Does not then that figure stand forth a living illustration of the transforming power of Christianity? Slaves had well-known vices, largely the result of their position—idleness, heartlessness, lying, dishonesty. And this man had had his full share of the sins of his class. Think of him as he left Colossæ, slinking from his master, with stolen property in his bosom, madness and mutiny in his heart, an ignorant heathen, with vices and sensualities holding carnival in his soul. Think of him as he came back, Paul’s trusted representative, with desires after holiness in his deepest nature, the light of the knowledge of a loving and pure God in his soul, a great hope before him, ready for all service and even to put on again the abhorred yoke! What had happened? Nothing but this—the message had come to him, “Onesimus! fugitive, rebel, thief as thou art, Jesus Christ has died for thee, and lives to cleanse and bless thee. Believest thou this?” And he believed, and leant his whole sinful self on that Saviour, and the corruption faded away from his heart, and out of the thief was made a trustworthy man, and out of the slave a beloved brother. The cross had touched his heart and will. That was all. It had changed his whole being. He is a living illustration of Paul’s teaching in this very letter. He is dead with Christ to his old self; he lives with Christ a new life.

The gospel can do that. It can and does do so to-day and to us, if we will. Nothing else can; nothing else ever has done it; nothing else ever will. Culture may do much; social reformation may do much; but the radical transformation of the nature is only effected by the “love of God shed abroad in the heart,” and by the new life which we receive through our faith in Christ.

That change can be produced on all sorts and conditions of men. The gospel despairs of none. It knows of no hopelessly irreclaimable classes. It can kindle a soul under the ribs of death. The filthiest rags can be cleaned and made into spotlessly white paper, which may have the name of God written upon it. None are beyond its power; neither the savages in other lands, nor the more hopeless heathens festering and rotting in our back slums, the opprobrium of our civilization and the indictment of our Christianity. Take the gospel that transformed this poor slave, to them, and some hearts will own it, and we shall pick out of the kennel souls blacker than his, and make them like him, brethren, faithful and beloved.

Further, here is a living illustration of the power which the gospel has of binding men into a true brotherhood. We can scarcely picture to ourselves the gulf which separated the master from his slave. “So many slaves, so many enemies,” said Seneca.

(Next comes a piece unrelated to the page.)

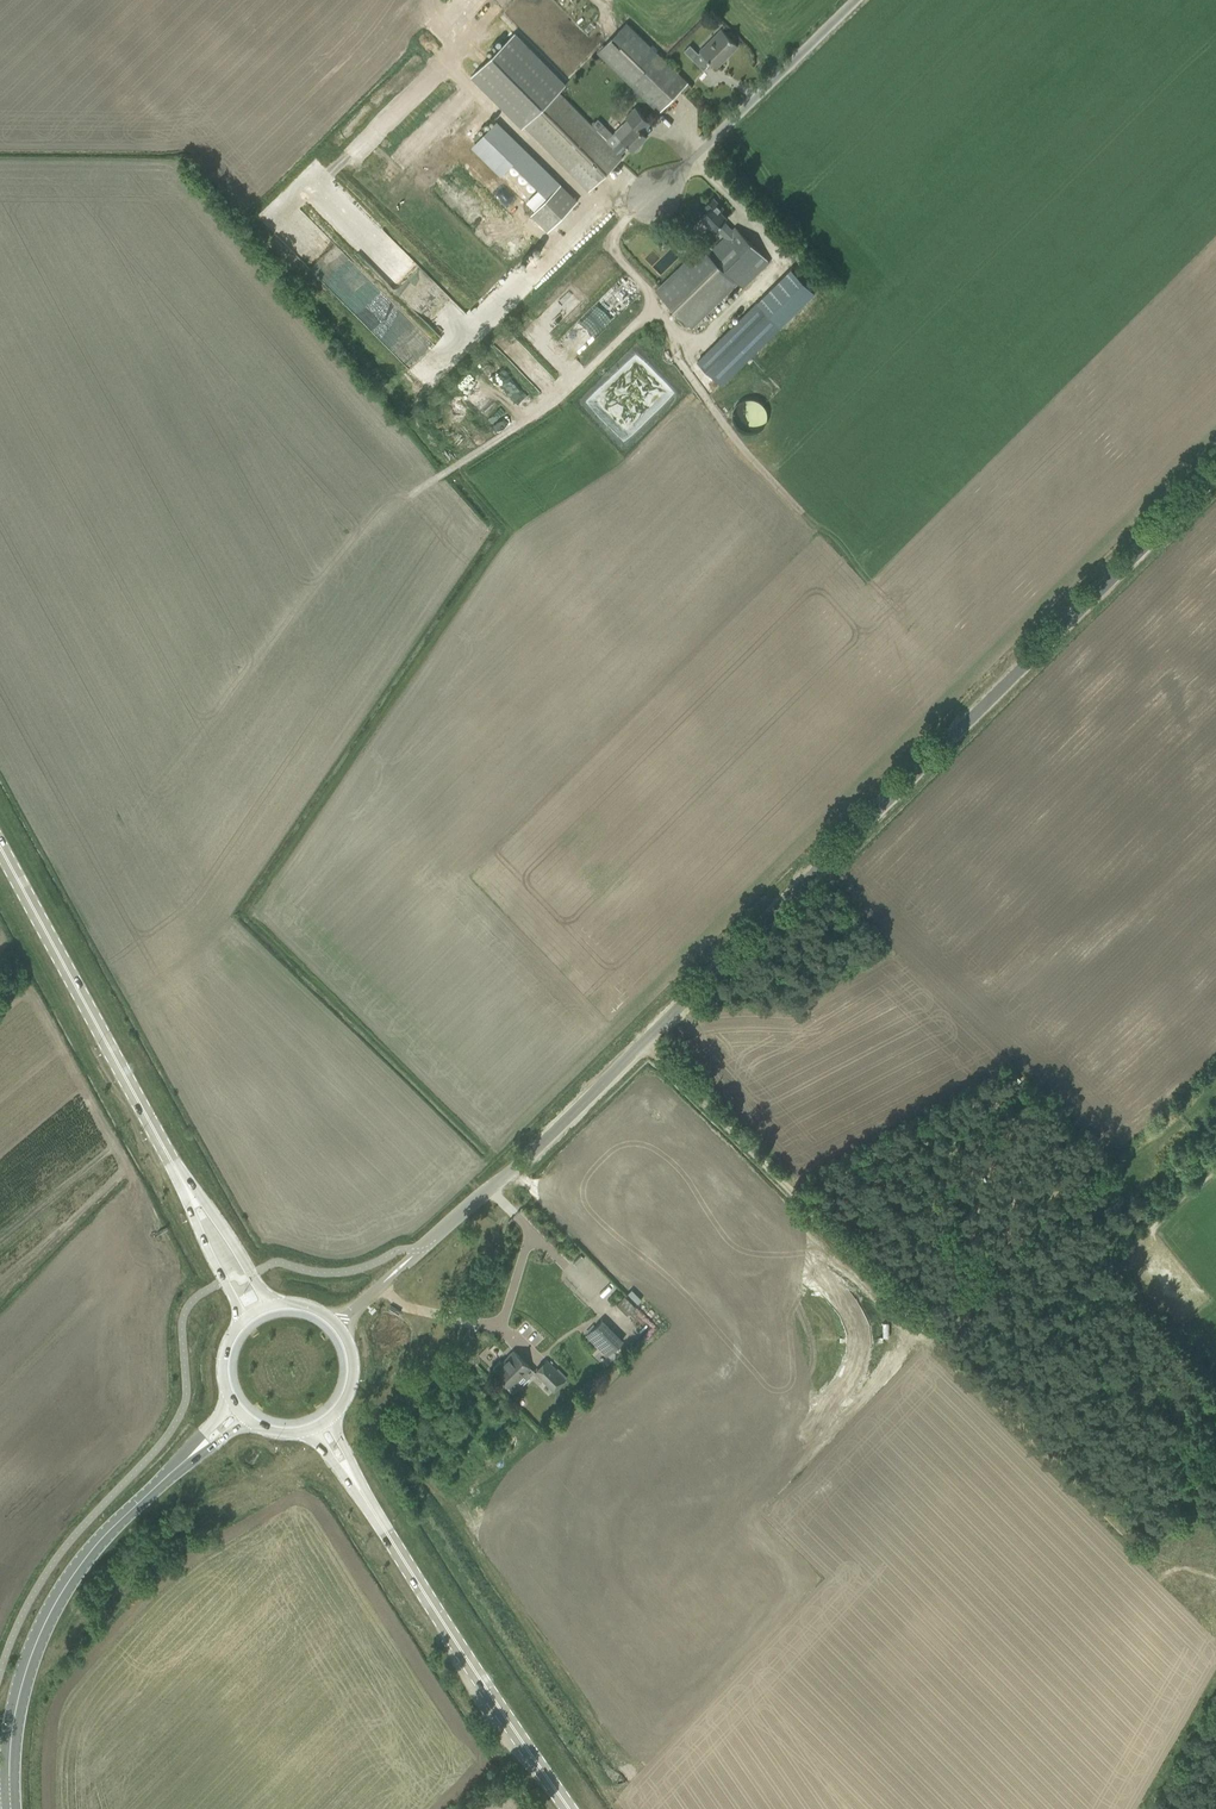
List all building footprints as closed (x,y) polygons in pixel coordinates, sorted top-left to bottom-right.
[(598,51),(651,103),(659,112),(688,83),(626,22),(598,51)] [(699,50),(716,67),(738,45),(721,28),(699,50)] [(647,136),(642,131),(650,123),(635,107),(626,116),(627,118),(606,140),(559,92),(566,84),(515,33),(471,76),(522,128),(524,125),(589,191),(623,157),(620,154),(629,146),(633,150),(634,149),(636,150),(638,150),(640,147),(641,145),(639,144),(647,136)] [(684,50),(694,60),(700,54),(690,44),(684,50)] [(531,213),(549,231),(580,200),(499,120),(473,146),(503,175),(515,163),(540,188),(526,202),(535,210),(531,213)] [(705,205),(709,209),(702,216),(715,230),(717,228),(725,237),(713,248),(706,241),(656,290),(691,325),(736,281),(743,288),(770,261),(735,226),(732,230),(724,221),(727,218),(721,211),(724,208),(713,197),(705,205)] [(792,266),(759,299),(782,324),(816,291),(792,266)] [(696,360),(720,384),(782,324),(759,299),(696,360)] [(475,393),(469,398),(477,408),(482,404),(504,430),(511,423),(477,384),(471,389),(475,393)] [(731,418),(738,431),(753,434),(766,427),(769,412),(762,400),(747,396),(734,403),(731,418)] [(590,422),(584,428),(594,438),(600,433),(590,422)] [(1100,1179),(1106,1186),(1114,1180),(1107,1172),(1100,1179)] [(628,1313),(636,1306),(625,1295),(617,1303),(628,1313)] [(587,1339),(604,1355),(619,1339),(602,1323),(587,1339)] [(614,1348),(619,1354),(629,1344),(624,1339),(614,1348)] [(500,1380),(505,1386),(507,1384),(514,1392),(522,1384),(517,1380),(530,1367),(513,1350),(501,1363),(500,1361),(493,1368),(494,1369),(493,1370),(501,1379),(500,1380)] [(547,1378),(557,1388),(565,1379),(546,1359),(534,1371),(544,1381),(547,1378)]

That great crack running through society was a chief weakness and peril of the ancient world. Christianity gathered master and slave into one family, and set them down at one table to commemorate the death of the Saviour who held them all in the embrace of His great love.

All true union among men must be based upon their oneness in Jesus Christ. The brotherhood of man is a consequence of the fatherhood of God, and Christ shows us the Father. If the dreams of men’s being knit together in harmony are ever to be more than dreams, the power that makes them facts must flow from the cross. The world must recognise that “One is your master,” before it comes to believe as anything more than the merest sentimentality that “all ye are brethren.”

Much has to be done before the dawn of that day reddens in the east, “when, man to man, the wide world o’er, shall brothers be,” and much in political and social life has to be swept away before society is organized on the basis of Christian fraternity. The vision tarries. But we may remember how certainly, though slowly, the curse of slavery has disappeared, and take courage to believe that all other evils will fade away in like manner, until the cords of love shall bind all hearts in fraternal unity, because they bind each to the cross of the Elder Brother, through whom we are no more slaves but sons, and if sons of God, then brethren of one another.